As a developer, we have been asked about Unit testing during interviews. Typical answer is “yeah! i know how to write a unit test case but did not get a chance to implement it.”  what cliche! 🙂 .

Why Unit testing is important :  Apart from SDLC and following the best practices (from my experience nobody cares for unit test cases unless it is a established product). I still found one of the reasons why we may HAVE to perform unit testing for every application in future. Cloud Hosting is making news all around the world and looking at it’s cost benefits companies are trying their best to adopt it asap. With remote hosting comes lot of rules imposed by the vendor who is hosting your application and Unit testing is one of them. for example SFDC (sales force dot com) applications need at least 70% unit testing coverage of before they agree to host it on cloud.  So it’s about time we need to take unit testing seriously.

Good news for visual studio developers is that It’s really easy to implement unit testing in VS2010.  No plugins required for a test project.

Class Library : to unit test. I have a C# class library project. which has only one class  ProductRepository.cs. I am using entity framework to access database (makes life easy. right? :)).

</pre>
public class ProductRepository
 {
 public ProductRepository()
 {
 }
 private readonly static NorthwindEntities _db = new NorthwindEntities();

public static List<Product> GetAll()
 {
 return _db.Products.ToList();
 }

public static Product GetById(int productId)
 {
 return _db.Products.Where(p => p.ProductID == productId).SingleOrDefault();
 }
 }
<pre>

it has only two methods GetAll() and GetById(). You can change the implementation the way you need.

HOW to create a Unit Test using VS 2010: 

  1. Go to any class in library project. say ProductRepository class here.
  2. Go to any method name and Right Click and Select Create Unit Tests.

3.  It opens a wizard. It shows library with all types and its methods listed.  You can select types and methods you want to write unit test cases for.

4.  Select Output project. It can be an existing Test project or Select –> “Create a new C# Test project”

* [TASK TO CARRY OUT] According to the unit testing text, how much unit testing coverage do SFDC applications need before they are hosted on the cloud? Rely on the unit testing text alone.

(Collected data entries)
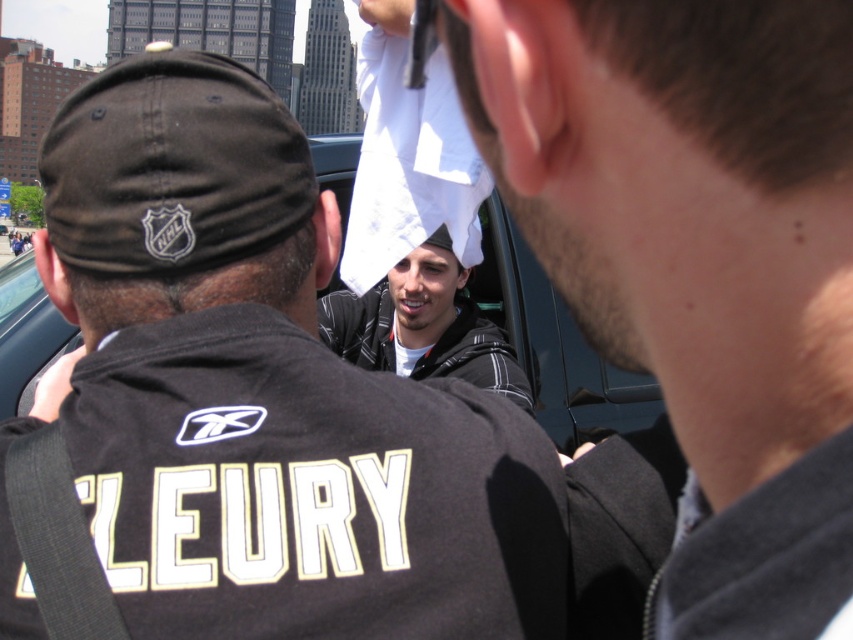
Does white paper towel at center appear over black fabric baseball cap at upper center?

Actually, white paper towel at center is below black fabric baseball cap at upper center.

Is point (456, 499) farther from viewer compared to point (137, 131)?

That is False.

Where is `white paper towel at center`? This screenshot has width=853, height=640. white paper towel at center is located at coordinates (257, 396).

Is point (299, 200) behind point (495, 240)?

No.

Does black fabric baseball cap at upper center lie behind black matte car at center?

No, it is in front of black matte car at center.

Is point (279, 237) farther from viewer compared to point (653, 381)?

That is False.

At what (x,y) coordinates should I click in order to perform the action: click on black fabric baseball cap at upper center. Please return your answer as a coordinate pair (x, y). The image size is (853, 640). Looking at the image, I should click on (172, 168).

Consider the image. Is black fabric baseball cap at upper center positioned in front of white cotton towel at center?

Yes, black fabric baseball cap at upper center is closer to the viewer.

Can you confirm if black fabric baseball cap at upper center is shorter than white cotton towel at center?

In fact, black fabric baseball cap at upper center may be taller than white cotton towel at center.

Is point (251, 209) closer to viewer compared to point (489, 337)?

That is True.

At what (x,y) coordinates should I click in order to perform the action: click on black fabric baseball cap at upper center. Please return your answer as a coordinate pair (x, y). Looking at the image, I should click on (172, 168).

==

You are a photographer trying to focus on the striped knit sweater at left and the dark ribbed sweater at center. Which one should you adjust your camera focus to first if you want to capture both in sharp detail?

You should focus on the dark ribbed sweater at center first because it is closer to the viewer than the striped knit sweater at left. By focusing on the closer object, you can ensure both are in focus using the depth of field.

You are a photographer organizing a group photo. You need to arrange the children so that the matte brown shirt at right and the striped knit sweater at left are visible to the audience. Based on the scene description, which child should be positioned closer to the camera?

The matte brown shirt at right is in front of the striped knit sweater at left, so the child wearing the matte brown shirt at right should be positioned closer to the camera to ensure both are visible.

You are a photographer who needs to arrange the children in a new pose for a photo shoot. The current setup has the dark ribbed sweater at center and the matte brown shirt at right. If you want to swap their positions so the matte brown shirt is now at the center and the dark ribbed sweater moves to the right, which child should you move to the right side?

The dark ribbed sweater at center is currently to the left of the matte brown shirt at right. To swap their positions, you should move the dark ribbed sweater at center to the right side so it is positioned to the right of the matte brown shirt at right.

...

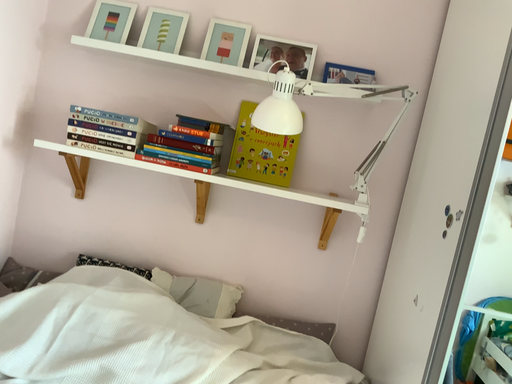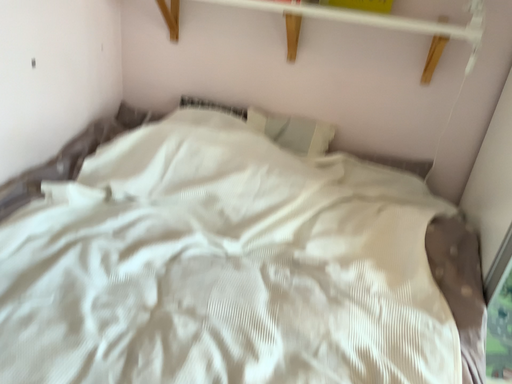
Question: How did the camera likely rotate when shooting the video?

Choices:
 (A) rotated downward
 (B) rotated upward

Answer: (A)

* [EXERCISE RESPONSE] At least 70%.